━━━━━ Available records ━━━━━

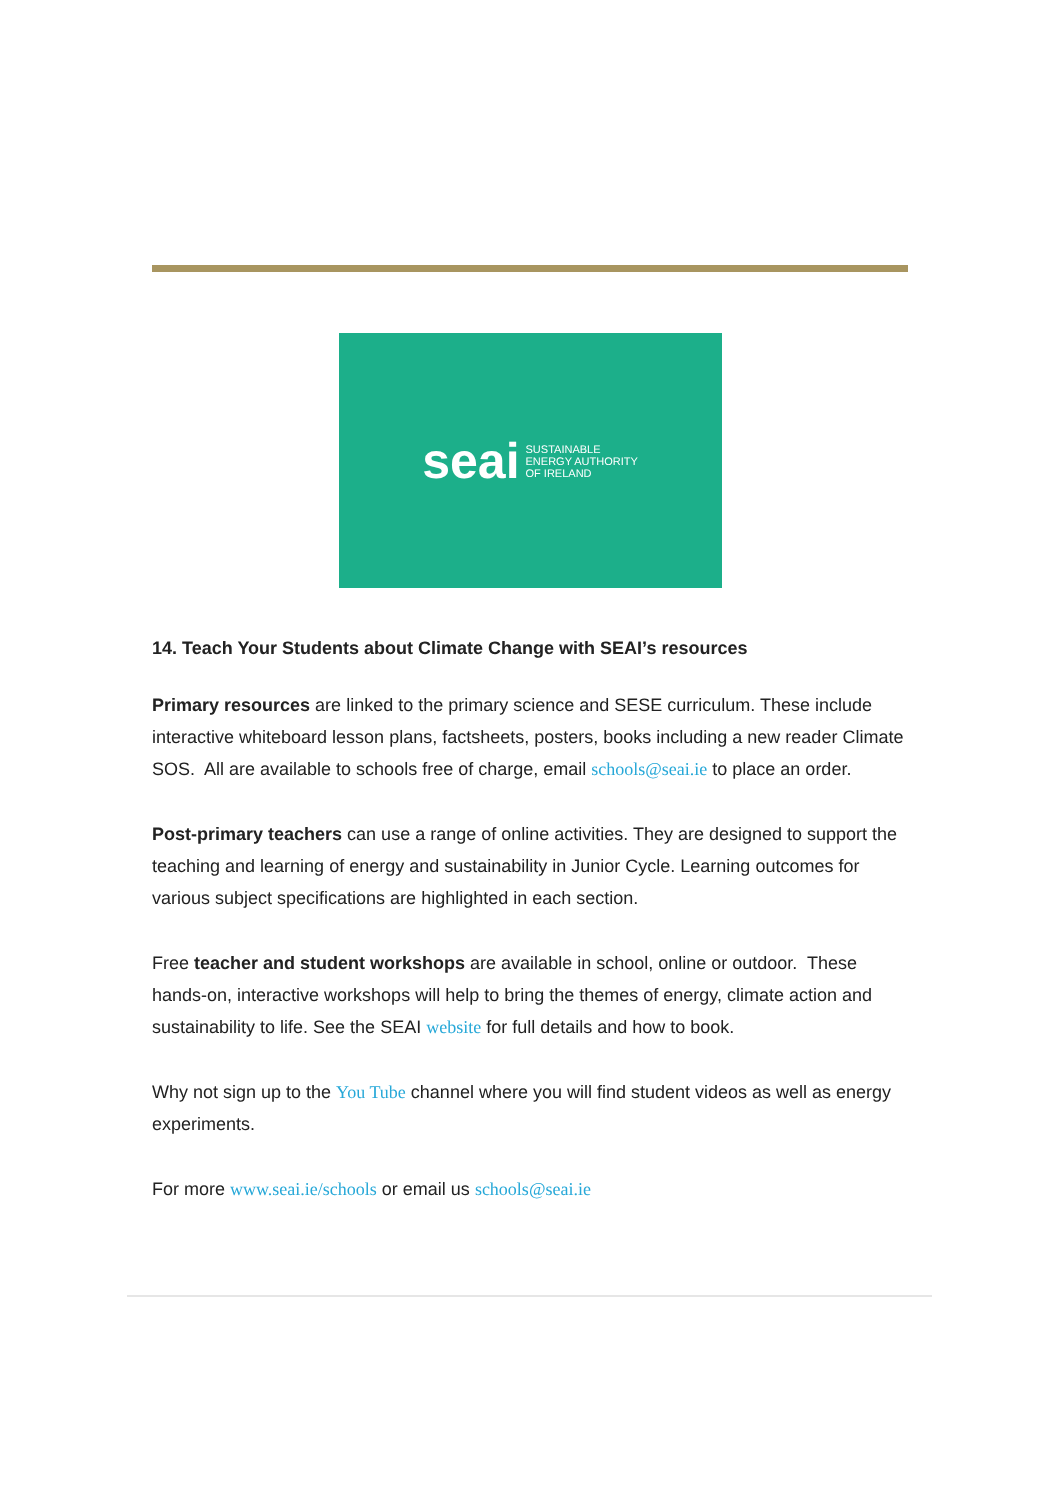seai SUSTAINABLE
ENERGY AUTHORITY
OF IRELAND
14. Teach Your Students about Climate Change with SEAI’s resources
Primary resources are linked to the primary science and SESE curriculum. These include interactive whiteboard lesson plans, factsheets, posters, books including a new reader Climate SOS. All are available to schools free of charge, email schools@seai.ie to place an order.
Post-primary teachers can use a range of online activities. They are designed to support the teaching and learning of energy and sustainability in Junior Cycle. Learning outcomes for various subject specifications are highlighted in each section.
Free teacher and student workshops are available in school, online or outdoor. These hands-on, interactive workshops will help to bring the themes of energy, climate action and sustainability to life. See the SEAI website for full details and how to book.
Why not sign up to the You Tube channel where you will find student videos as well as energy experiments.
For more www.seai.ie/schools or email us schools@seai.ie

━━━━━

### What this task involves:
Look back at the data above. Transcribe exactly the lines starting at the line that contains "Primary resources are" and ending at the line that contains "Free teacher and".

### Exercise response:
Primary resources are linked to the primary science and SESE curriculum. These include interactive whiteboard lesson plans, factsheets, posters, books including a new reader Climate SOS. All are available to schools free of charge, email schools@seai.ie to place an order.
Post-primary teachers can use a range of online activities. They are designed to support the teaching and learning of energy and sustainability in Junior Cycle. Learning outcomes for various subject specifications are highlighted in each section.
Free teacher and student workshops are available in school, online or outdoor. These hands-on, interactive workshops will help to bring the themes of energy, climate action and sustainability to life. See the SEAI website for full details and how to book.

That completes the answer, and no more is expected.